Commit Graph

166 Commits

Author SHA1 Message Date
Fabian Grünbichler
b9f44d2773 migrate: add replication info to disk overview
to make migration logs a bit easier to grasp with a quick glance.

Signed-off-by: Fabian Grünbichler <f.gruenbichler@proxmox.com>
Tested-by: Stefan Reiter <s.reiter@proxmox.com>
2020-03-24 11:54:32 +01:00
Thomas Lamprecht
1e0074c437 migrate phase3: add to comment why a blockjob cancel is OK here
Clarify why a cancel is actually not really canceling here, because
we're already finished with storage migration and the block jobs are
all in ready state and we (source) are going to stop soon to hand
over to target.

> Note that if you issue 'block-job-cancel' after 'drive-mirror' has
> indicated (via the event BLOCK_JOB_READY) that the source and
> destination are synchronized, then the event triggered by this
> command changes to BLOCK_JOB_COMPLETED, to indicate that the
> mirroring has ended and the destination now has a point-in-time
> copy tied to the time of the cancellation
-- qapi/block-core.json (QEMU 4.2)

Signed-off-by: Thomas Lamprecht <t.lamprecht@proxmox.com>
2020-03-20 11:08:23 +01:00
Mira Limbeck
ff09c795ed revert spice_ticket prefix change in 7827de4
The change to the prefixed version broke migration from new to old
qemu-server version.
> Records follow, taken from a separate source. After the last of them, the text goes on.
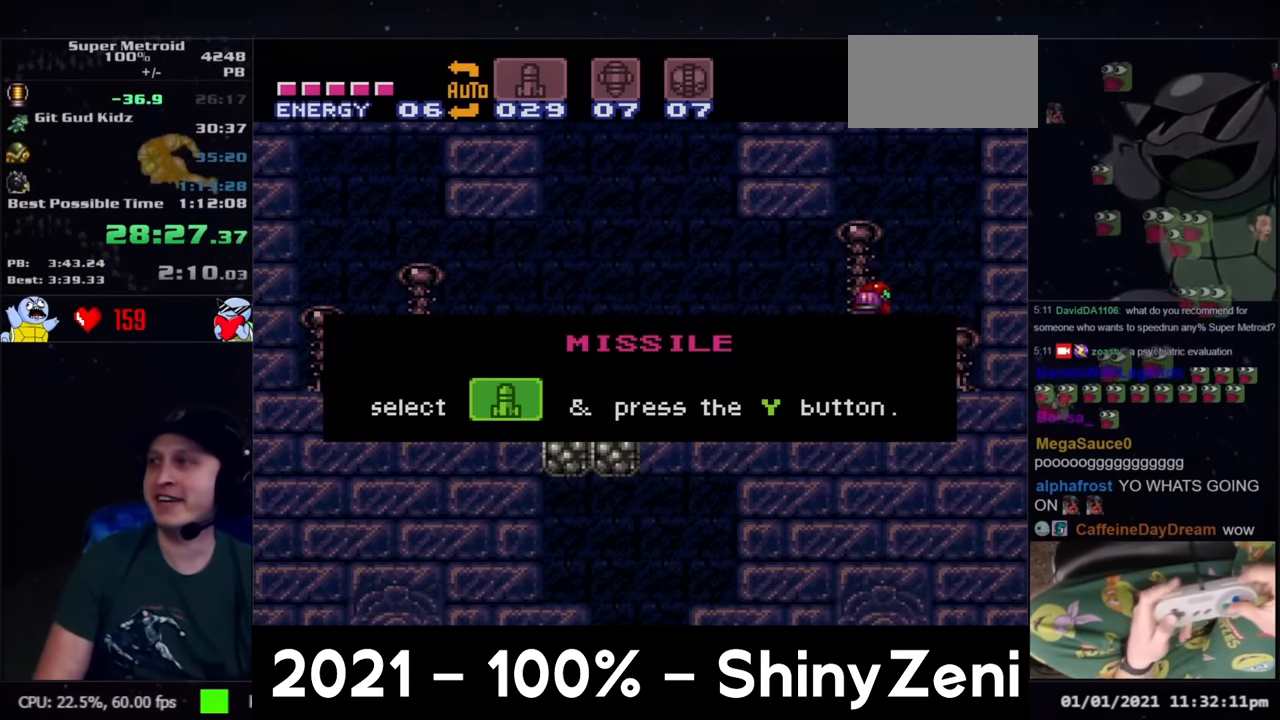
{"buttons": [], "events": []}
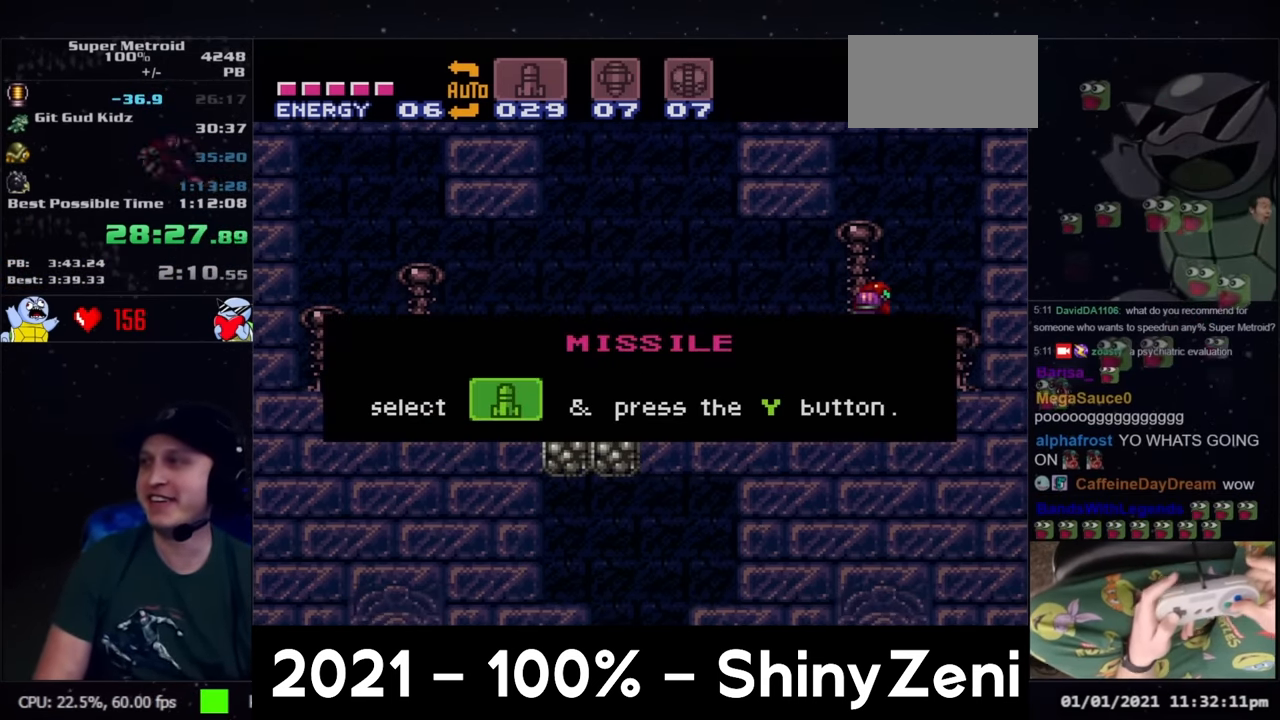
{"buttons": [], "events": []}
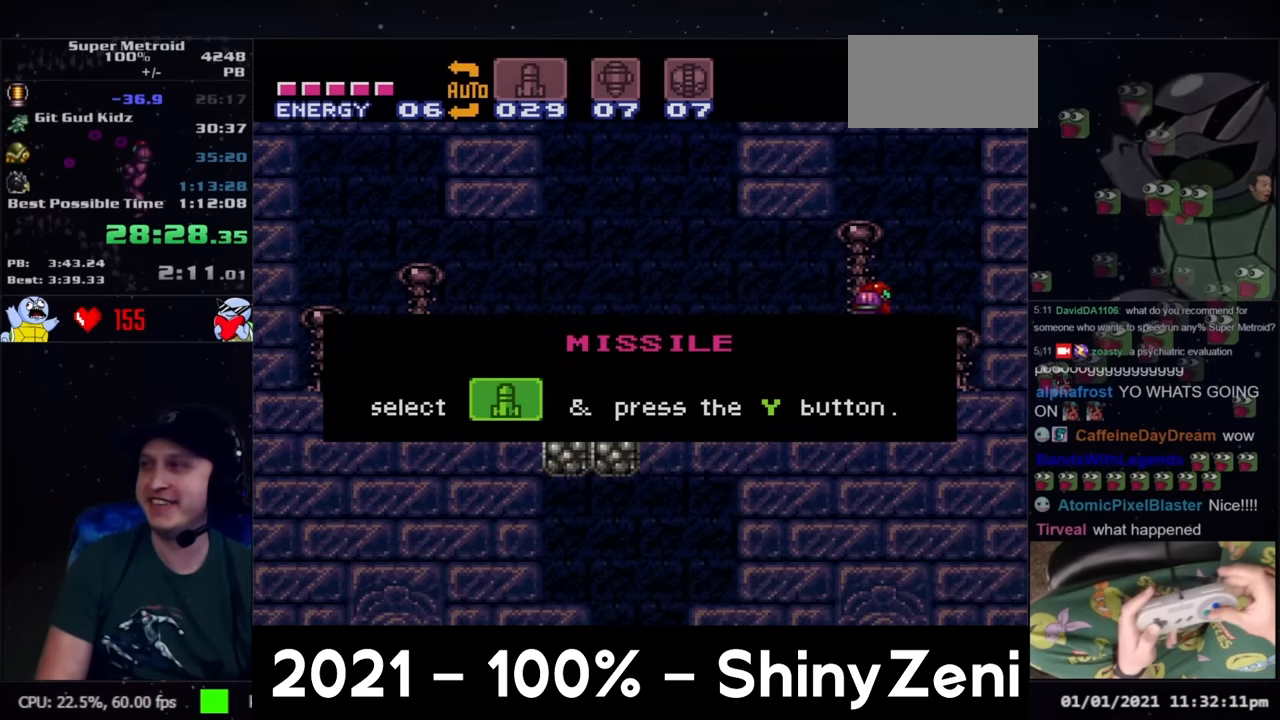
{"buttons": [], "events": []}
This reverts the change and adds a TODO comment for
7.0 to change it to the prefixed version then.

Signed-off-by: Mira Limbeck <m.limbeck@proxmox.com>
2020-03-20 10:37:33 +01:00
Fabian Grünbichler
db1f8b39e1 drive_mirror: rename variables and values
and add some more details to comments.

Signed-off-by: Fabian Grünbichler <f.gruenbichler@proxmox.com>
2020-03-18 08:21:29 +01:00
Mira Limbeck
7827de41a2 add unix socket support for NBD storage migration
The reuse of the tunnel, which we're opening to communicate with the target
node and to forward the unix socket for the state migration, for the NBD unix
socket requires adding support for an array of sockets to forward, not just a
single one. We also have to change the $sock_addr variable to an array
for the cleanup of the socket file as SSH does not remove the file.
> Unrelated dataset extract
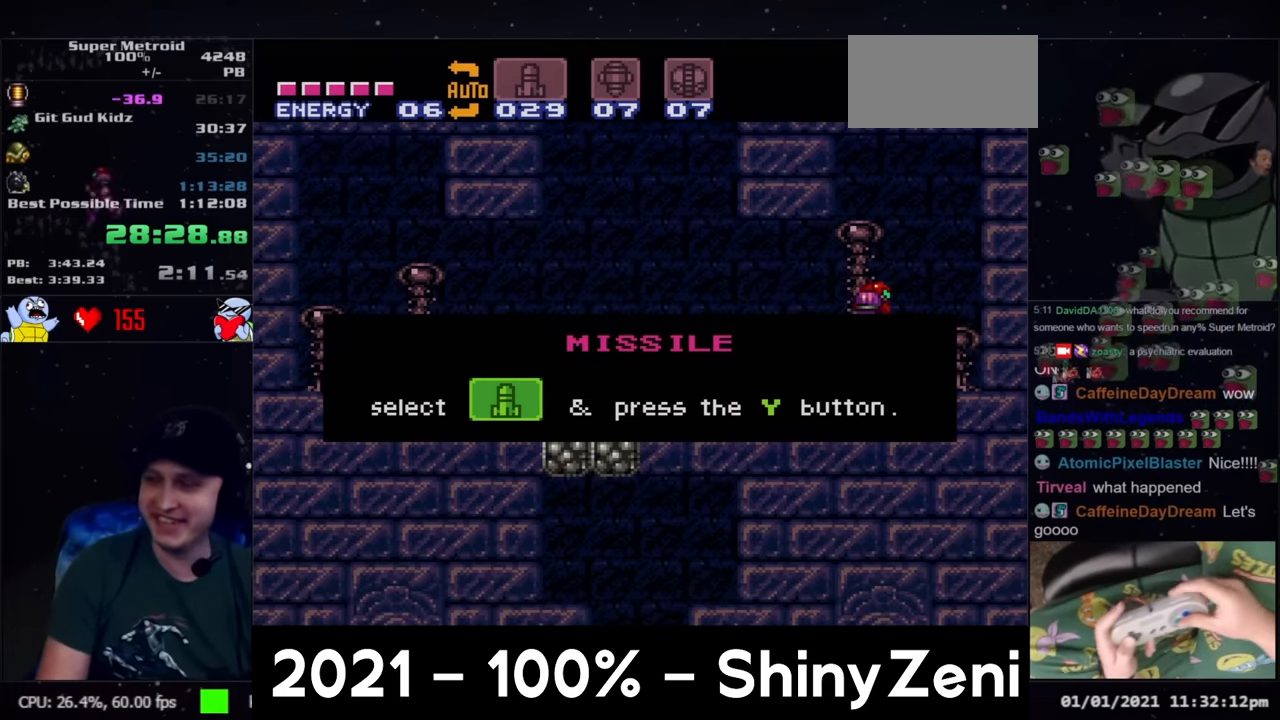
{"buttons": [], "events": []}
To communicate to the target node the support of unix sockets for NBD
storage migration, we're specifying an nbd_protocol_version which is set
to 1. This version is then passed to the target node via STDIN. Because
we don't want to be dependent on the order of arguments being passed
via STDIN, we also prefix the spice ticket with 'spice_ticket: '. The
target side handles both the spice ticket and the nbd protocol version
with a fallback for old source nodes passing the spice ticket without a
prefix.
All arguments are line based and require a newline in between.

When the NBD server on the target node is started with a unix socket, we
get a different line containing all the information required to start
the drive-mirror. This contains the unix socket path used on the target node
which we require for forwarding and cleanup.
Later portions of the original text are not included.